Question

What is the molarity of a solution made by dissolving \( 2.5 \, \text{g} \) of potassium chloride (\( \text{KCl} \)) in \( 500 \, \text{mL} \) of water? (Molar mass of \( \text{KCl} = 74.5 \, \text{g/mol} \))

• A. \( 0.10 \, \text{M} \)
• B. \( 0.25 \, \text{M} \)
• C. \( 0.50 \, \text{M} \)
• D. \( 1.00 \, \text{M} \)

Hint:

Molarity is calculated by dividing the moles of solute by the volume of solution in liters.

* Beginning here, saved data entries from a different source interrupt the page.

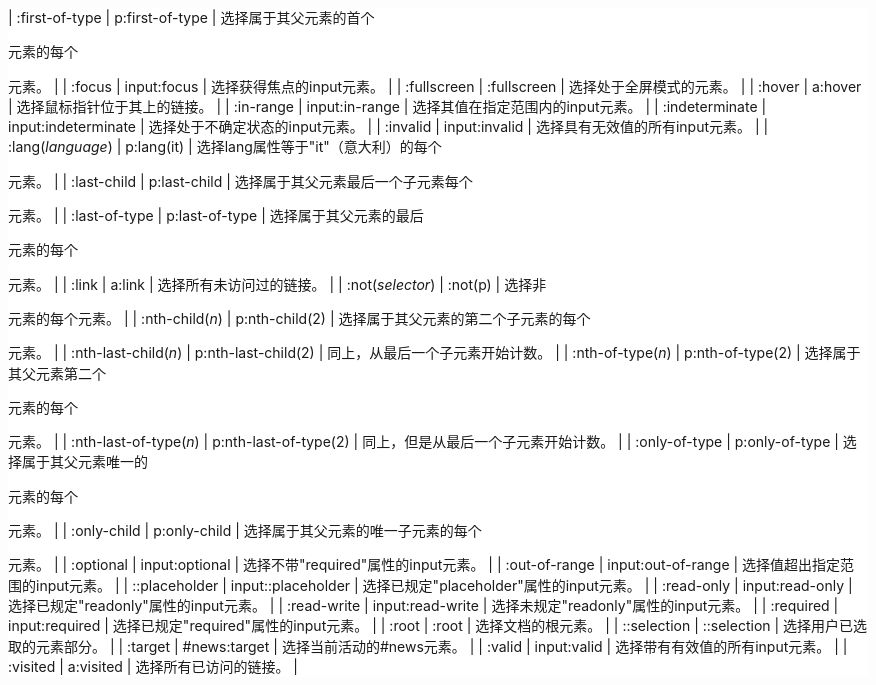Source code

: | :first-of-type           | p:first-of-type       | 选择属于其父元素的首个<p>元素的每个<p>元素。      |
| :focus                   | input:focus           | 选择获得焦点的input元素。                |
| :fullscreen              | :fullscreen           | 选择处于全屏模式的元素。                   |
| :hover                   | a:hover               | 选择鼠标指针位于其上的链接。                 |
| :in-range                | input:in-range        | 选择其值在指定范围内的input元素。            |
| :indeterminate           | input:indeterminate   | 选择处于不确定状态的input元素。             |
| :invalid                 | input:invalid         | 选择具有无效值的所有input元素。             |
| :lang(*language*)        | p:lang(it)            | 选择lang属性等于"it"（意大利）的每个<p>元素。   |
| :last-child              | p:last-child          | 选择属于其父元素最后一个子元素每个<p>元素。        |
| :last-of-type            | p:last-of-type        | 选择属于其父元素的最后<p>元素的每个<p>元素。      |
| :link                    | a:link                | 选择所有未访问过的链接。                   |
| :not(*selector*)         | :not(p)               | 选择非<p>元素的每个元素。                 |
| :nth-child(*n*)          | p:nth-child(2)        | 选择属于其父元素的第二个子元素的每个<p>元素。       |
| :nth-last-child(*n*)     | p:nth-last-child(2)   | 同上，从最后一个子元素开始计数。               |
| :nth-of-type(*n*)        | p:nth-of-type(2)      | 选择属于其父元素第二个<p>元素的每个<p>元素。      |
| :nth-last-of-type(*n*)   | p:nth-last-of-type(2) | 同上，但是从最后一个子元素开始计数。             |
| :only-of-type            | p:only-of-type        | 选择属于其父元素唯一的<p>元素的每个<p>元素。      |
| :only-child              | p:only-child          | 选择属于其父元素的唯一子元素的每个<p>元素。        |
| :optional                | input:optional        | 选择不带"required"属性的input元素。      |
| :out-of-range            | input:out-of-range    | 选择值超出指定范围的input元素。             |
| ::placeholder            | input::placeholder    | 选择已规定"placeholder"属性的input元素。  |
| :read-only               | input:read-only       | 选择已规定"readonly"属性的input元素。     |
| :read-write              | input:read-write      | 选择未规定"readonly"属性的input元素。     |
| :required                | input:required        | 选择已规定"required"属性的input元素。     |
| :root                    | :root                 | 选择文档的根元素。                      |
| ::selection              | ::selection           | 选择用户已选取的元素部分。                  |
| :target                  | #news:target          | 选择当前活动的#news元素。                |
| :valid                   | input:valid           | 选择带有有效值的所有input元素。             |
| :visited                 | a:visited             | 选择所有已访问的链接。                    |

Always convert the mass of the solute to moles using its molar mass and ensure the volume is in liters.

Answer 1

The Correct Option is A

To calculate the molarity of the solution, we first need to calculate the number of moles of \( \text{KCl} \). \[ \text{moles of KCl} = \frac{\text{mass of KCl}}{\text{molar mass of KCl}} = \frac{2.5 \, \text{g}}{74.5 \, \text{g/mol}} \approx 0.0336 \, \text{mol} \] Now, convert the volume of the solution from milliliters to liters: \[ \text{volume of solution} = 500 \, \text{mL} = 0.500 \, \text{L} \] Now, calculate the molarity: \[ M = \frac{\text{moles of KCl}}{\text{volume of solution in liters}} = \frac{0.0336 \, \text{mol}}{0.500 \, \text{L}} = 0.0672 \, \text{M} \] Thus, the molarity of the solution is \( 0.10 \, \text{M} \).